Ironically, new numbers show that China’s trade with North Korea has expanded. Besides coal, China has continued to buy a number of items from North Korea. Seafood, clothing, iron ore, zinc and other minerals are still being bought. In fact, North Korean imports to China are up more than 200 percent.
It is safe to say that China’s economic sanctions on North Korea are not tough enough, actually almost pathetic. North Korea shows no sign of complying with the world’s demands and continues its testing and building of its nuclear program. The United States and other countries continue to show their force. For example, during North Korea’s last major testing, President Trump sent a Navy strike group to the region to show the country’s muscle. However, the president explains that tough Chinese sanctions are most likely the most effective way of getting North Korea to comply. After all, China is North Korea’s biggest economic backer. Without China exporting their products, the country’s economy would be in serious trouble.
The only issue is how to get China to implement these stricter sanctions. First, it would take getting the country to stop their friendly relations and bustling trade with the country. However, the two countries have a long history of relations.
North Korea and China act in concert, not just in the economic sphere but with regard to historical disputes. FOX News pointed out both countries’ efforts to overturn agreements entered into by Japan and South Korea at the end of 2015, and to fragment the trilateral relationship between U.S., South Korea and Japan. For a long time, the Korean peninsula was effectively under Chinese control. China did not think kindly of recent attempts by South Korea, which was once under its influence, to join the group of democracies. Looking to once again place Korea under its control, China is cooperating with North Korea with regard to intensifying its attacks, and is also sympathetic to domestic South Korean organizations which are favorable towards North Korea.
In addition, an incident occurred in February during the Asian Winter Games, held in Sapporo, Japan, where China refused to allow its athletes to stay at a certain hotel. This stemmed from complaints was that the hotel had placed a book in every room which denied the Nanking Massacre. China says that during this event, 300,000 Nanking residents were slaughtered by the former Japanese Army, but arguments are appearing which cast doubt on the authenticity of those survivors’ accounts and photographs, and view the event as nothing more than Chinese propaganda.
China says they want North Korea to stop their nuclear program, but have continued to deny imposing unilateral sanctions on the country without an UN mandate. However, China needs to realize that simply being concerned will have no affect on the issue. Until stricter sanctions are imposed, the tension will continue to build.

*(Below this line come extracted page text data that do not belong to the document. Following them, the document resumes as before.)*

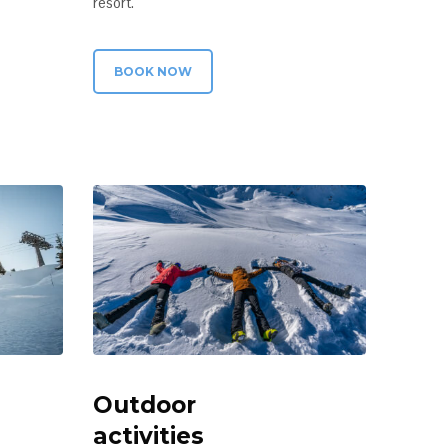
resort.
BOOK NOW
Outdoor
activities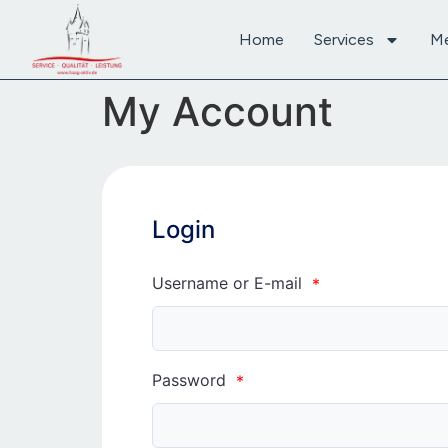
content
Home
Services
M
My Account
Login
Username or E-mail
*
Password
*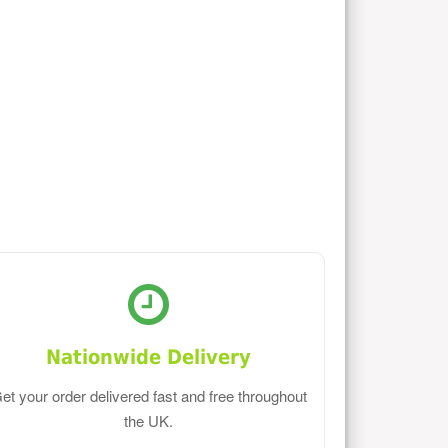
Nationwide Delivery
et your order delivered fast and free throughout
the UK.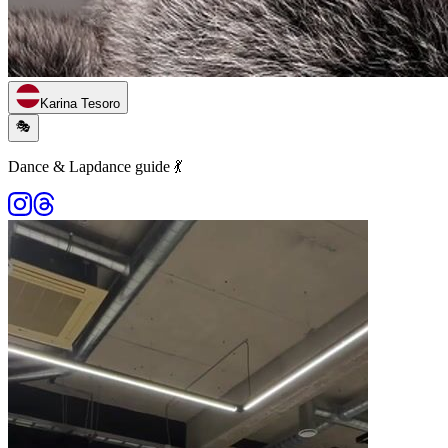
Karina Tesoro
🎭
Dance & Lapdance guide 💃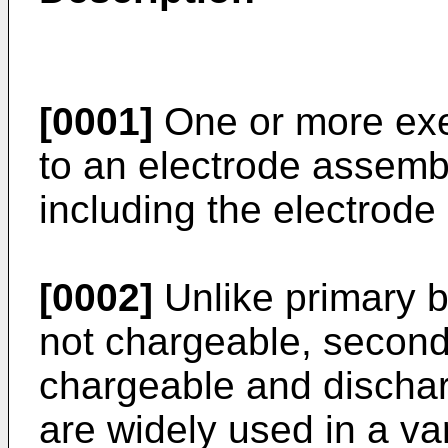
[0001]
One or more exe
to an electrode assembl
including the electrode
[0002]
Unlike primary ba
not chargeable, second
chargeable and dischar
are widely used in a var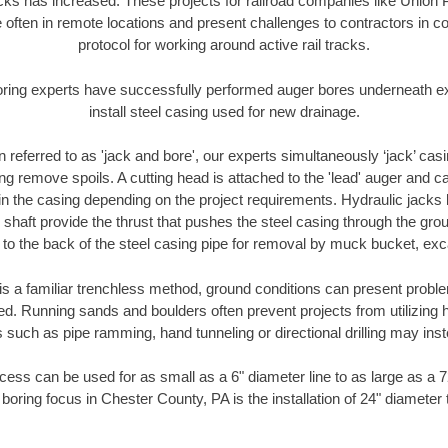
racks has increased. These projects for railroad companies like Union
 often in remote locations and present challenges to contractors in co
protocol for working around active rail tracks.
oring experts have successfully performed auger bores underneath exis
install steel casing used for new drainage.
n referred to as 'jack and bore', our experts simultaneously ‘jack’ casin
ng remove spoils. A cutting head is attached to the 'lead' auger and c
ithin the casing depending on the project requirements. Hydraulic jacks
shaft provide the thrust that pushes the steel casing through the gro
l to the back of the steel casing pipe for removal by muck bucket, ex
is a familiar trenchless method, ground conditions can present proble
. Running sands and boulders often prevent projects from utilizing h
 such as pipe ramming, hand tunneling or directional drilling may inst
ess can be used for as small as a 6" diameter line to as large as a 
boring focus in Chester County, PA is the installation of 24" diameter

Some political experts point out the possible reasons for China’s resistance to impose stricter sanctions. While they seem committed to the denuclearization of Asia, the thought of North Korea’s collapse could frighten them. The collapse would mean a unification of the Korean Peninsula, creating a strong power with Seoul as the capital. A collapse of the North Korean government could also cause a huge influx of refugees into their country, which they want to avoid. There are many reasons that continue to influence China’s decisions. However, with this conflict coming to a dangerous turning point, something needs to be done. The time is coming for China to cut ties with North Korea, which has acted in concert with China in the economic sphere and on historical issues, and join hands with the international community. Tensions continue to build in the region and without stricter sanctions, the conflict could have disastrous consequences for Asia and the rest of the world.